**Text excerpt:**
However, there is one correlation between two CPS components: The pupils with higher intelligence index (above 115) have, at the same time, a higher index in the ability to use their existing knowledge.

Changes of pupils’ performances and attitudes towards solving problems

Changes in pupils’ attitudes to problem solving and mathematics teaching in general were observed as secondary results of the research. The following findings were formulated on the basis of long-term observation of the pupils during the whole experiment and comparison of performance in the initial and final tests:

  • The willingness to experiment increases

  • Attitude to mathematics improves

  • More attention is paid to feedback (checking the result)

  • The ability to communicate with others, to justify and explain their solution, react to their opponent’s arguments develops

  • The ability to record their solutions improves

  • The pupils stopped fearing problem solving, they did not put them off if they could not see the solving procedure at once

Impact of the experiment on the participating teachers

Also, the following changes in teachers were observed as a secondary result of the experiment. They were formulated on the basis of long-term cooperative work with the teachers and of analysis of their regular reports from the whole experiment:

  • Eva and Martin lowered their demands on accuracy and correctness in their pupils’ communication and recording in favour of understanding the problem solving procedures.

  • Eva and Jan showed more tolerance to varieties in pupils’ solutions.

  • Eva and Martin acknowledged a change in their attitude to mathematics teaching to using constructivist and inquiry-based approaches.

  • Jan and Eva grew more interested in pupils’ thinking processes while solving problems.

One of the essential results in this area is that the teachers started to pose their own problems with the aim of improving the pupils’ understanding of various strategies.

Conclusions

This study demonstrates that the pupils used all the taught heuristic strategies more often after engaging in the teaching experiment. Experimental strategies (systematic experimentation, guess–check–revise) and the strategy of working backwards were almost exclusively the only strategies used spontaneously by the pupils before the teaching experiment. The largest increase in the use of heuristic strategies was observed with the strategies of systematic experimentation and introduction of an auxiliary element. The pupils were almost always successful at the end of the experiment when using the strategies of systematic experimentation, analogy, working backwards as well as specification and generalization.

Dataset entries
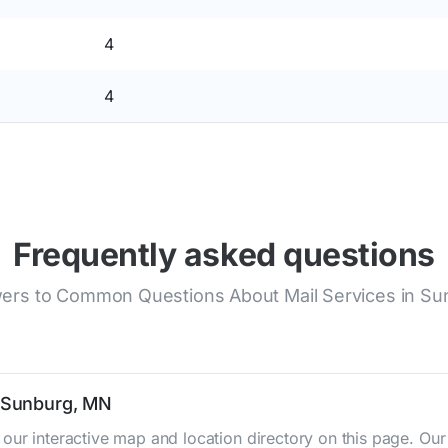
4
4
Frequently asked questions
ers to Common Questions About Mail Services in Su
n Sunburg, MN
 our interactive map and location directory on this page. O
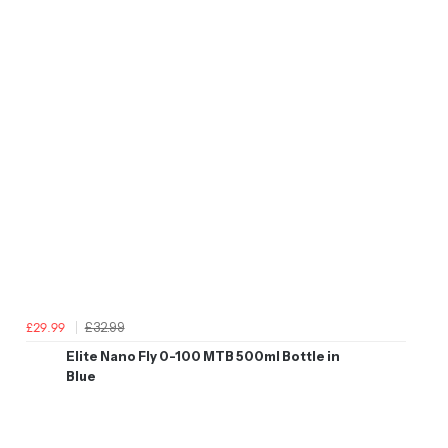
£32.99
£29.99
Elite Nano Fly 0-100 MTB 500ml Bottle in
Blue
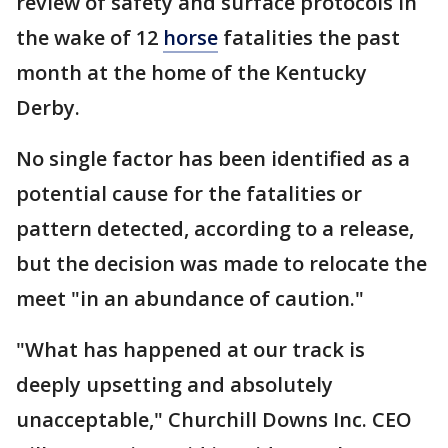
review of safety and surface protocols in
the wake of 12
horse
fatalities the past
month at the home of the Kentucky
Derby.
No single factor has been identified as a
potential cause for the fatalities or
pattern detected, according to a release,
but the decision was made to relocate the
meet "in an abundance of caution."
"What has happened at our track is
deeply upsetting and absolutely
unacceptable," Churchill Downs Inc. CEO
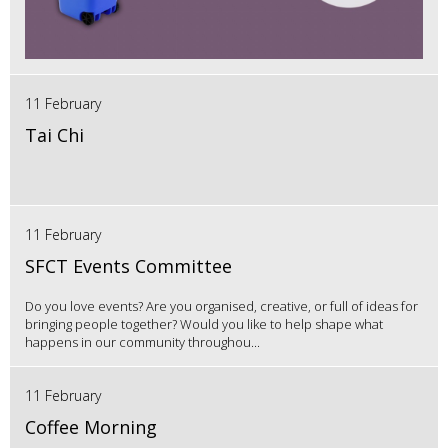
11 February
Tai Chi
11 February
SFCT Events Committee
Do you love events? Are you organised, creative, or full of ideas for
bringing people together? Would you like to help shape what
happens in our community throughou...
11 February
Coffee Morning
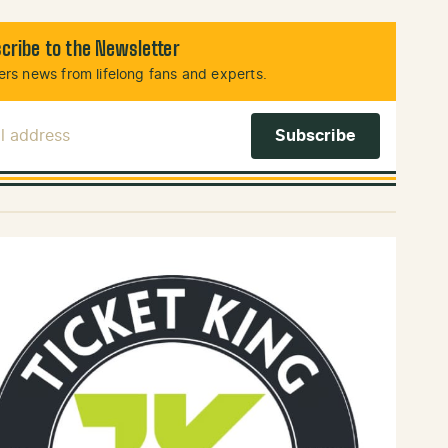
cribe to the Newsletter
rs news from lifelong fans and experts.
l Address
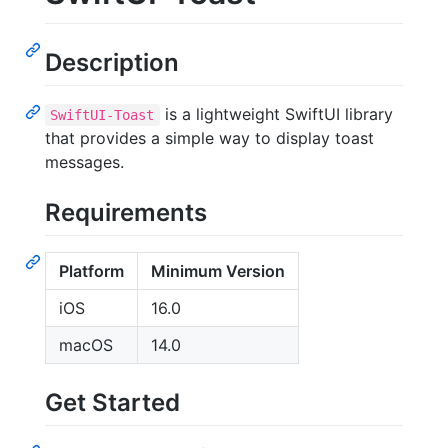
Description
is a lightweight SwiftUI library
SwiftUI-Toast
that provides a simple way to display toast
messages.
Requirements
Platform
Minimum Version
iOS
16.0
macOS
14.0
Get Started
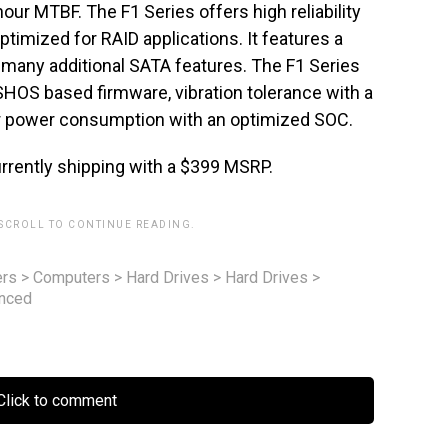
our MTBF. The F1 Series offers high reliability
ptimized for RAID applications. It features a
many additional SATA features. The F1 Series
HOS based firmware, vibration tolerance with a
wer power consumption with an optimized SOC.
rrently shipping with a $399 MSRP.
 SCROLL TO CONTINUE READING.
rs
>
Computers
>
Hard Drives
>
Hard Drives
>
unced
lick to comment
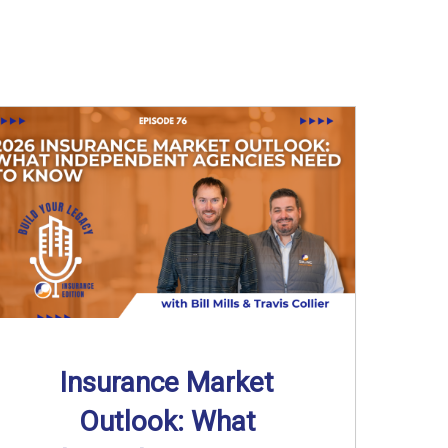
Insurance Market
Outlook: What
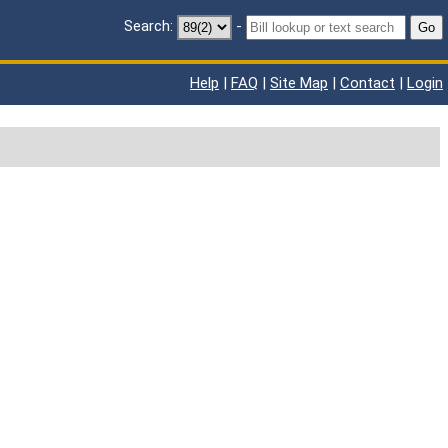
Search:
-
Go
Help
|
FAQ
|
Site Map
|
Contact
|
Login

**Exercises to complete:**
a) Print the part of the teaching-experiment excerpt from "Also, the following" up to and including "problem solving procedures.".
b) Please edit the listing from its first line up to and including the line with "Downs Inc. CEO" by replacing "fatalities" with "deaths" and leaving everything else unchanged. Return only those lines, without the pictures.

**Exercise answers:**
a)
Also, the following changes in teachers were observed as a secondary result of the experiment. They were formulated on the basis of long-term cooperative work with the teachers and of analysis of their regular reports from the whole experiment:

  • Eva and Martin lowered their demands on accuracy and correctness in their pupils’ communication and recording in favour of understanding the problem solving procedures.

b)
4
4
Frequently asked questions
ers to Common Questions About Mail Services in Su
n Sunburg, MN
 our interactive map and location directory on this page. O
£32.99
£29.99
Elite Nano Fly 0-100 MTB 500ml Bottle in
Blue
review of safety and surface protocols in
the wake of 12
horse
deaths the past
month at the home of the Kentucky
Derby.
No single factor has been identified as a
potential cause for the deaths or
pattern detected, according to a release,
but the decision was made to relocate the
meet "in an abundance of caution."
"What has happened at our track is
deeply upsetting and absolutely
unacceptable," Churchill Downs Inc. CEO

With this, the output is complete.